* [SELECTED PASSAGE]

Siva, aka Nosh with Micah, serves up vegetarian food with Jewish­ in­fluence in her debut cookbook, NOSH: Plant-Forward Recipes Celebrating Modern Jewish Cuisine, out March 5.

“Plant forward,” she writes in the book, is “a way of cooking and eating that emphasizes plant-based foods without limiting one’s diet to being vegetarian or vegan. This book is meant for anyone who follows a plant-based diet or is looking to adopt a plant-forward way of eating.”

Featuring more than 80 plant-based Jewish cuisine recipes, Nosh is a much-needed addition to a foodlovers cookbook shelf. Siva brings together her love for cooking, her commitment to a health-supportive way of eating, and her devotion to her Jewish heritage.

“I’ve always felt like there was just like a gap in the market, having been vegetarian, and on and off vegan since I was around 12,” she says.

After graduating from the Natural Gourmet Institute for Health & Culinary Arts, Siva pursued a career in nutrition and later worked for global brands, media outlets and publications in food media. Siva and her husband, Joshua, co-wrote 1, 2, 3, Nosh with Me, an illustrated children’s book about Jewish foods and their meanings.

Whenever Siva looked for connection to community, she went back to Jewish food. The only problem was that the foods she grew up eating, made by her bubbes or her mom, weren’t anything she would eat anymore.

“I’d always been looking for ways to celebrate my heritage and the culture through food, but in a way that felt like it was something I actually wanted to eat,” she explains. “I felt like it was important that I use my platform to be more vocally Jewish, and connect to Judaism through that.”

A few years ago, Siva noticed more and more vegan and vegetarian cookbooks coming out for every cuisine, including Korean, Indian and Japanese.

“I thought, ‘Why isn’t there one for Jewish people?’” she says. “And with the trends of how people are eating now, and environmental concerns and health concerns, it felt like it was a natural fit.”

Nosh offers plant-forward options anyone can enjoy, again with a Jewish twist. This means carrot “lox,” kasha and mushroom cabbage rolls, and spiced cauliflower chraime (spicy stew from North Africa), along with soups, salads, drinks and desserts.

“I grew up Ashkenazi, my husband is Sephardic,” she says. “We get a little bit of both in the cookbook.”

There’s also a handy Jewish food glossary, from Amba to Zhoug, as well as sample holiday and everyday menus; recipes for pantry and fridge essentials; historical and cultural tidbits; and helpful hints. Siva also includes plant-based substitutions for dairy items and eggs, as well as gluten-free and Passover-friendly options.

* [GOAL OF THE EXERCISE] Please turn the paragraph in the cookbook article that begins "There’s also a handy Jewish food glossary" into a short list that keeps its main facts.

* [GIVEN RECORDS]
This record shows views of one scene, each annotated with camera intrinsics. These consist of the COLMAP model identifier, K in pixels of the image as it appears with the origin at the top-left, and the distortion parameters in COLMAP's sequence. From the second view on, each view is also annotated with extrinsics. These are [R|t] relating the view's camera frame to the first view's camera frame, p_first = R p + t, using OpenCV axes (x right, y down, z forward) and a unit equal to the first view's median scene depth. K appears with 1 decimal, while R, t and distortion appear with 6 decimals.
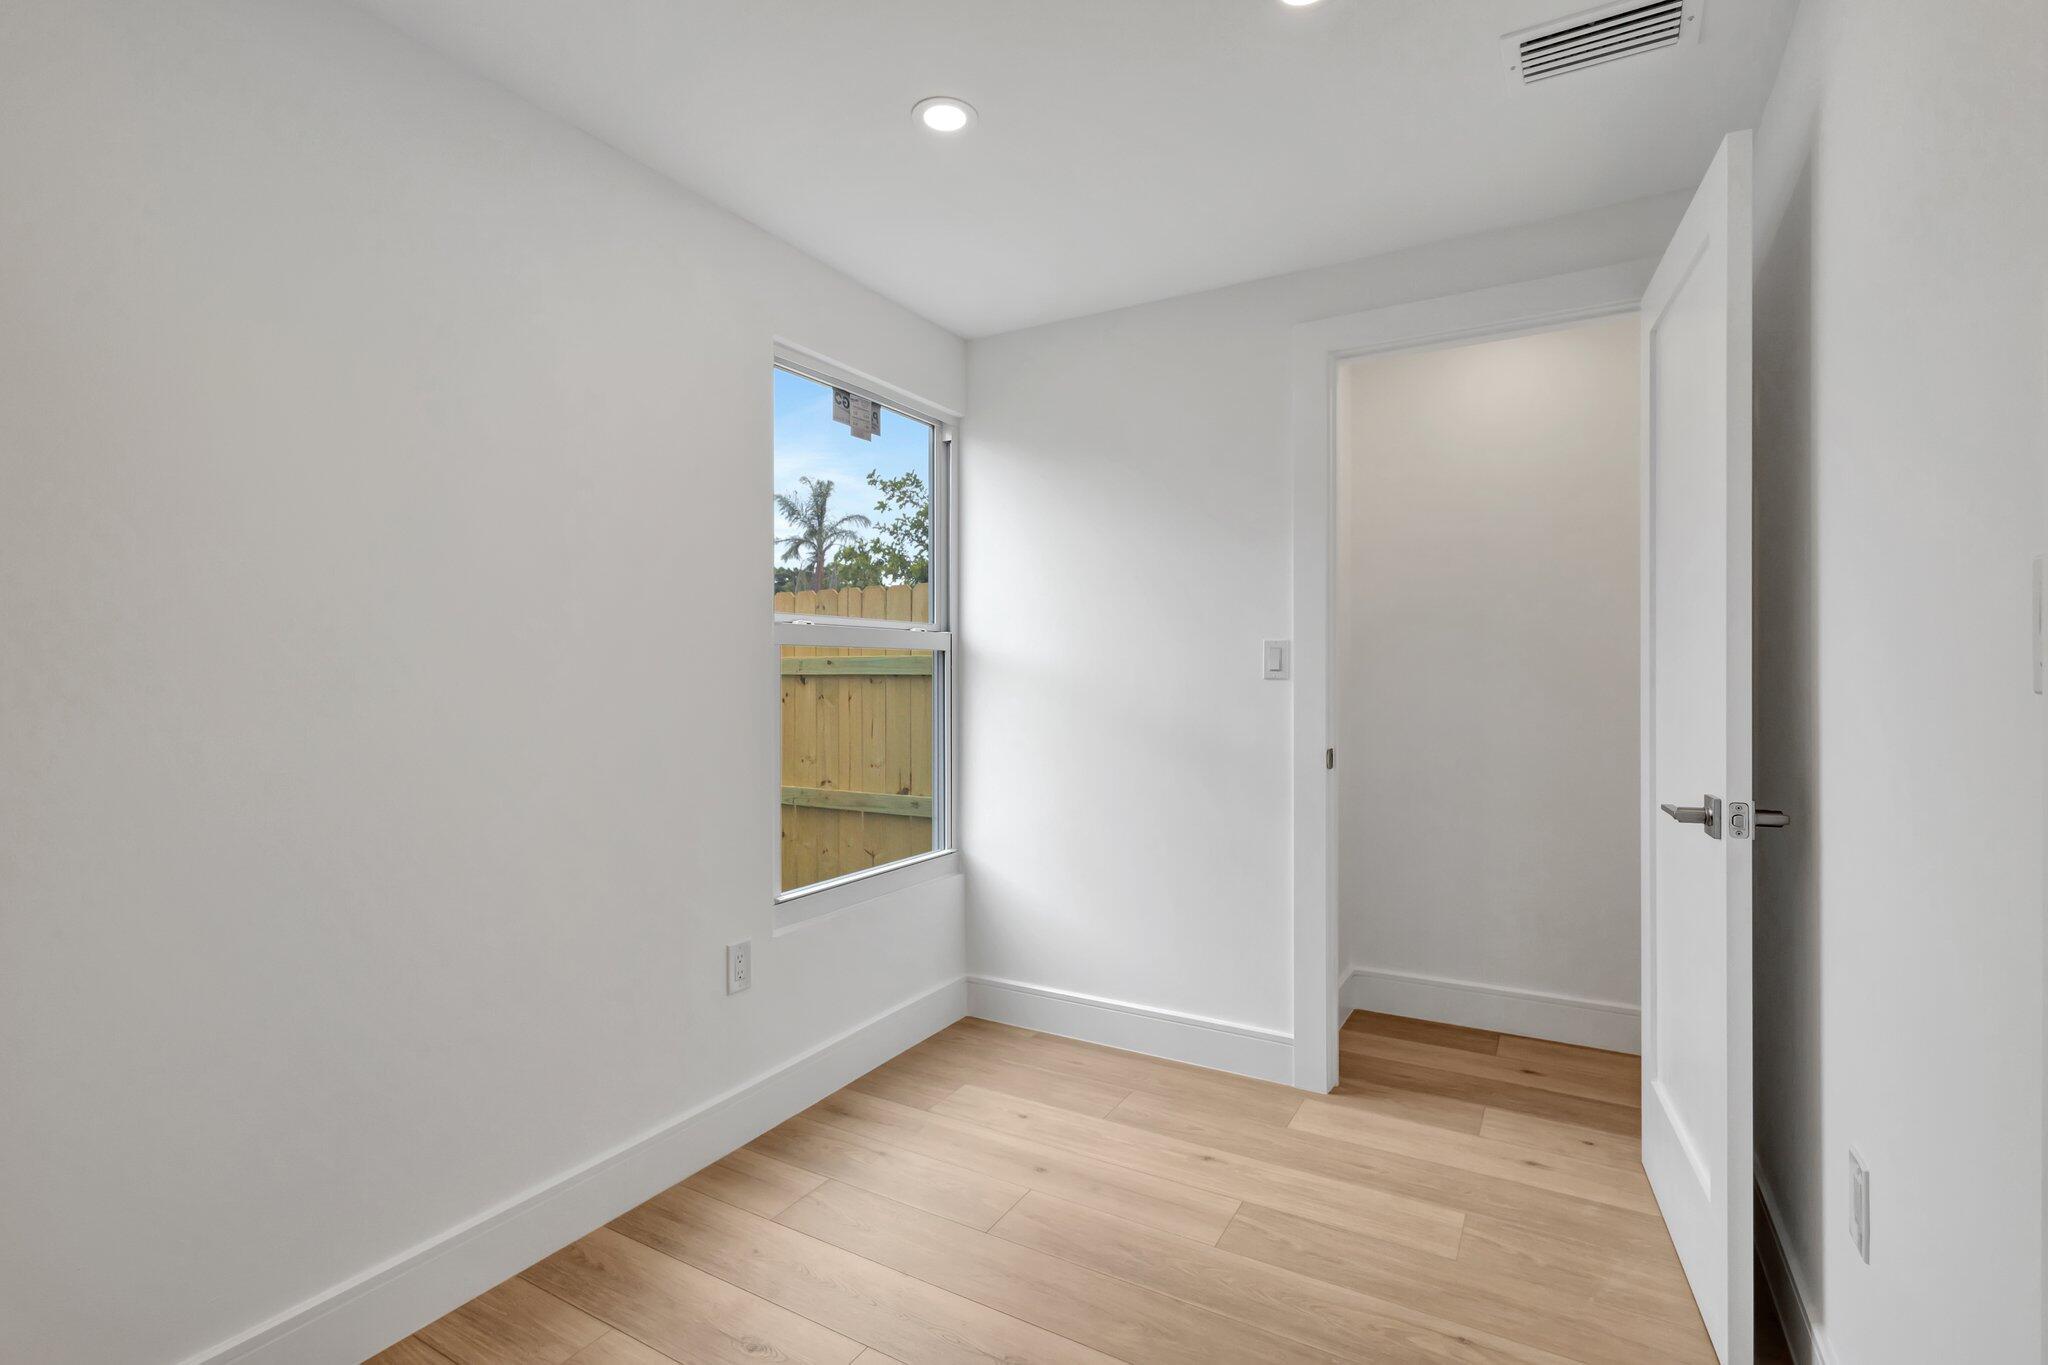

---

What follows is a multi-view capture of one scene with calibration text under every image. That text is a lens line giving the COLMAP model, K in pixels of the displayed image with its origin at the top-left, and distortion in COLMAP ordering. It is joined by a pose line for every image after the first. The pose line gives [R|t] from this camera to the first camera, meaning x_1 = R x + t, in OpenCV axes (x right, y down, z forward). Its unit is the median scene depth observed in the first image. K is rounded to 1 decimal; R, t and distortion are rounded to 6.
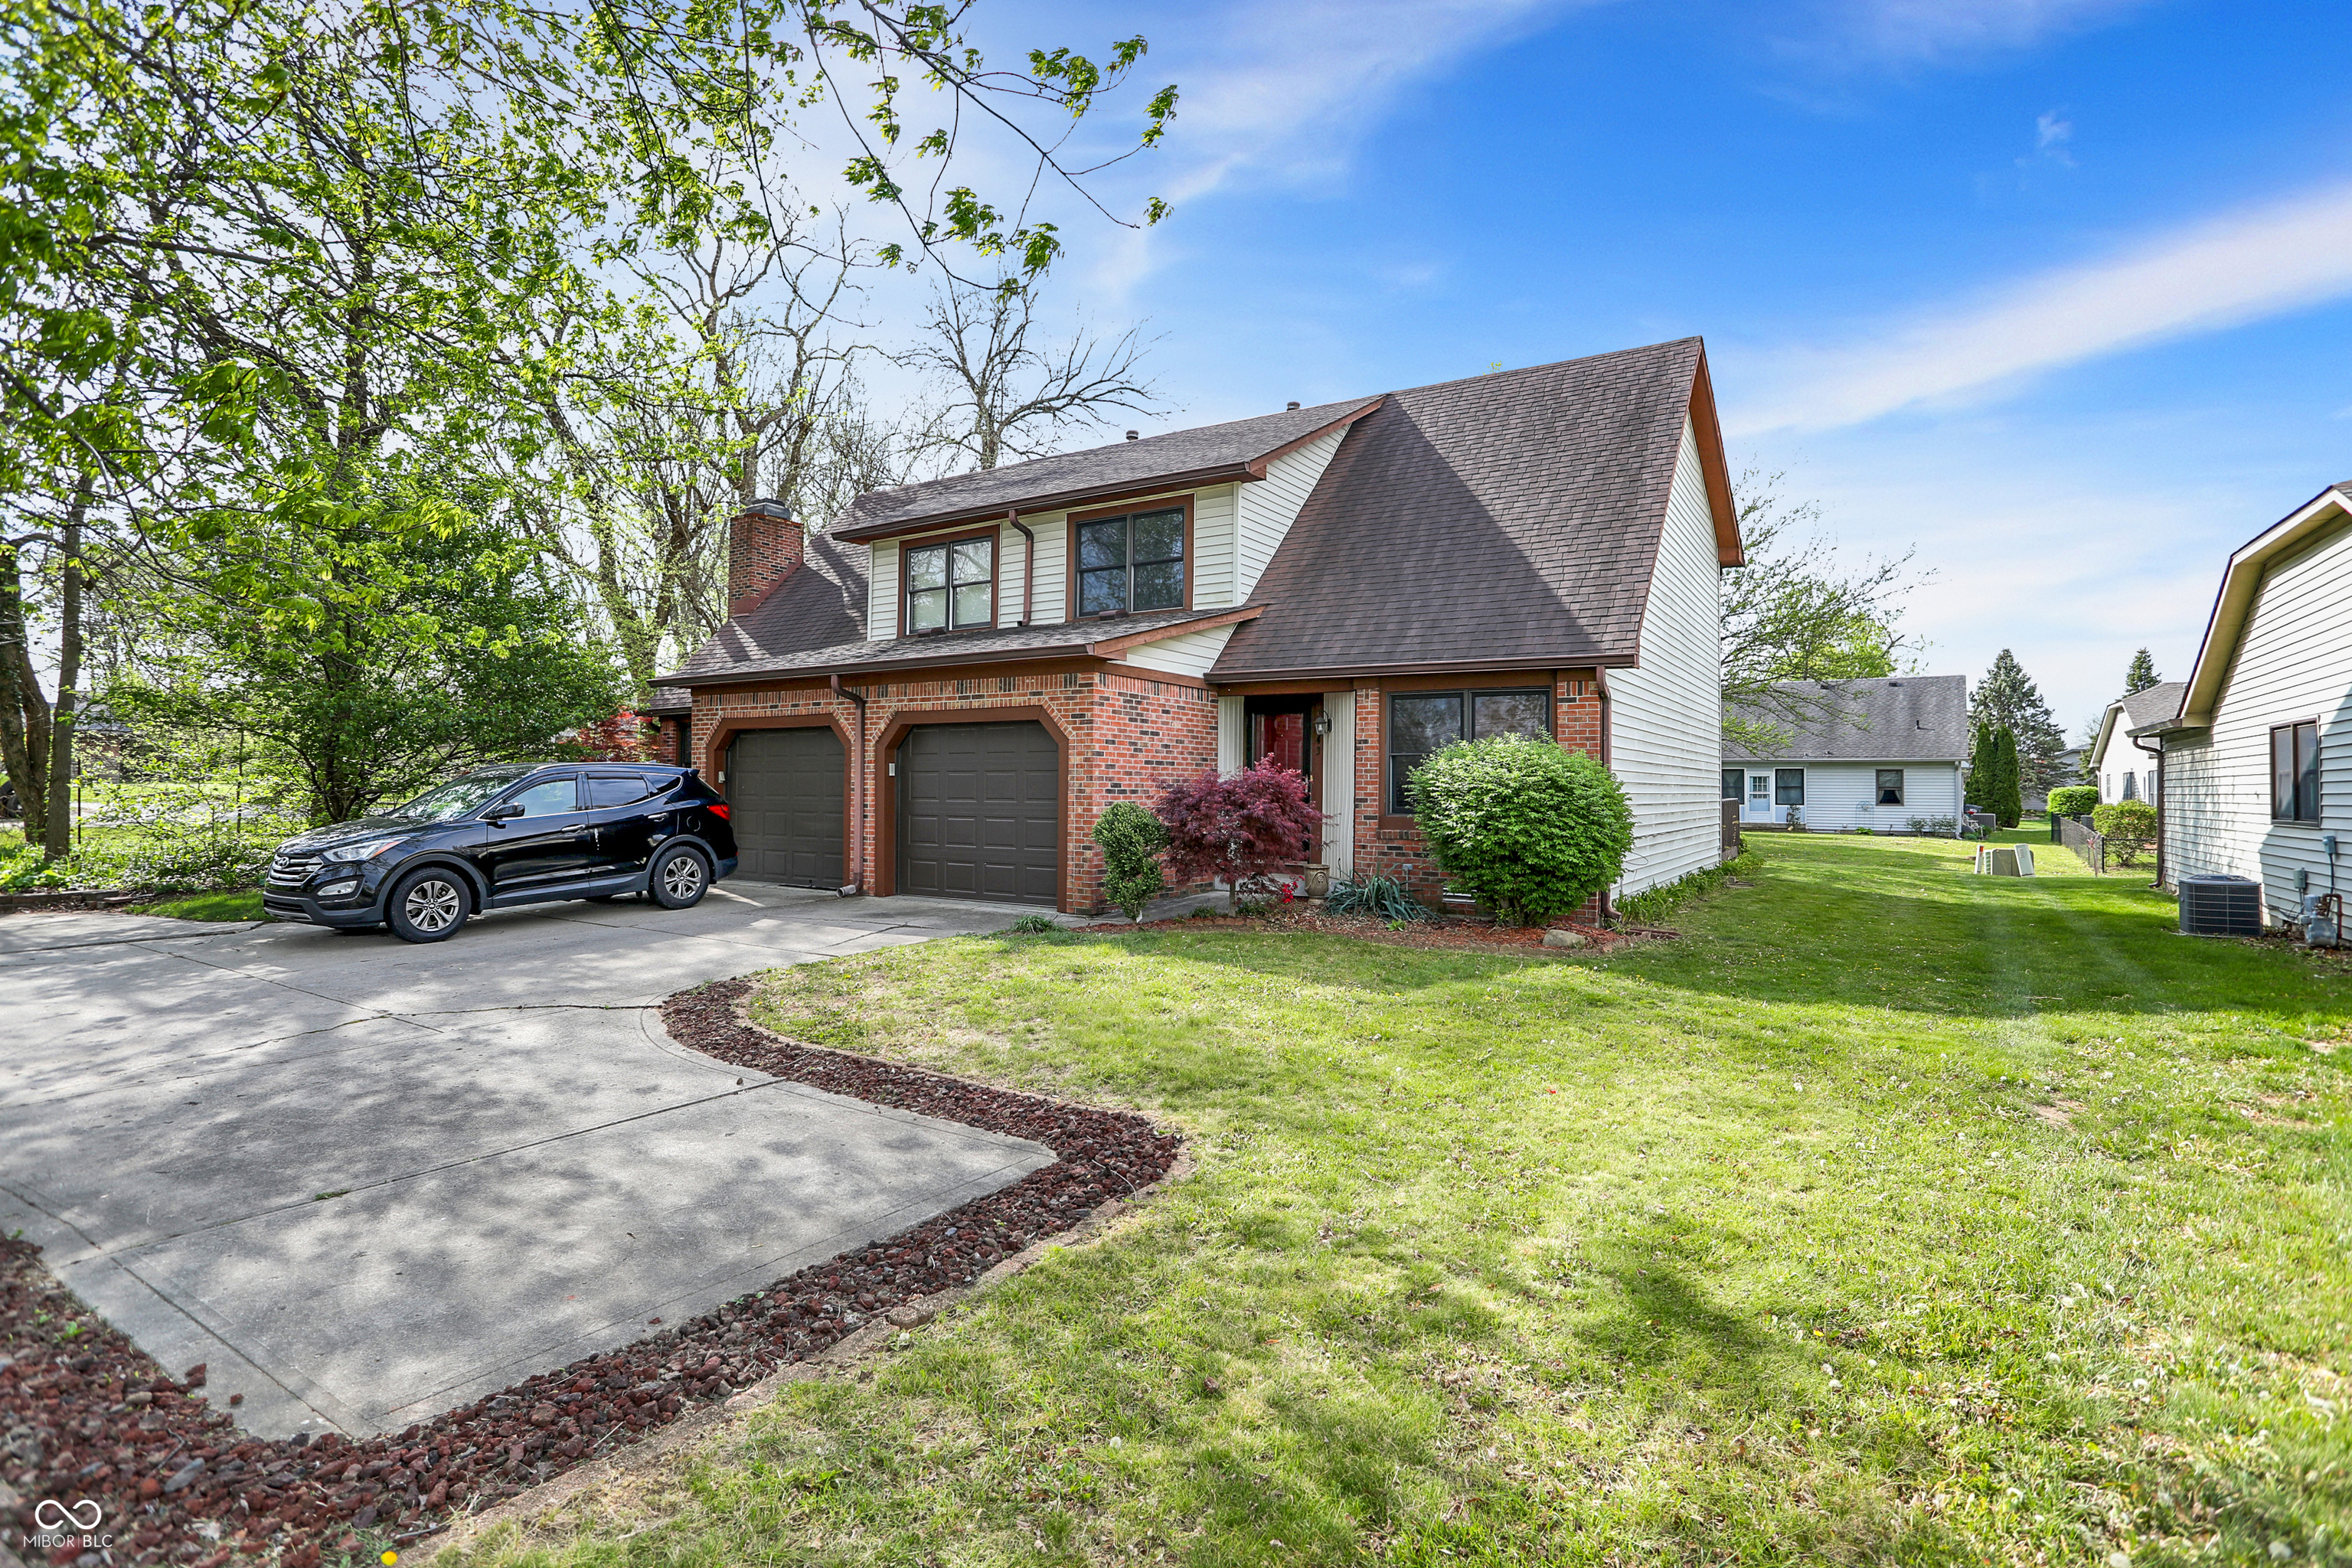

* [SOLUTION]
- A Jewish food glossary, from Amba to Zhoug
- Sample holiday and everyday menus
- Recipes for pantry and fridge essentials
- Historical and cultural tidbits
- Helpful hints
- Plant-based substitutions for dairy items and eggs
- Gluten-free and Passover-friendly options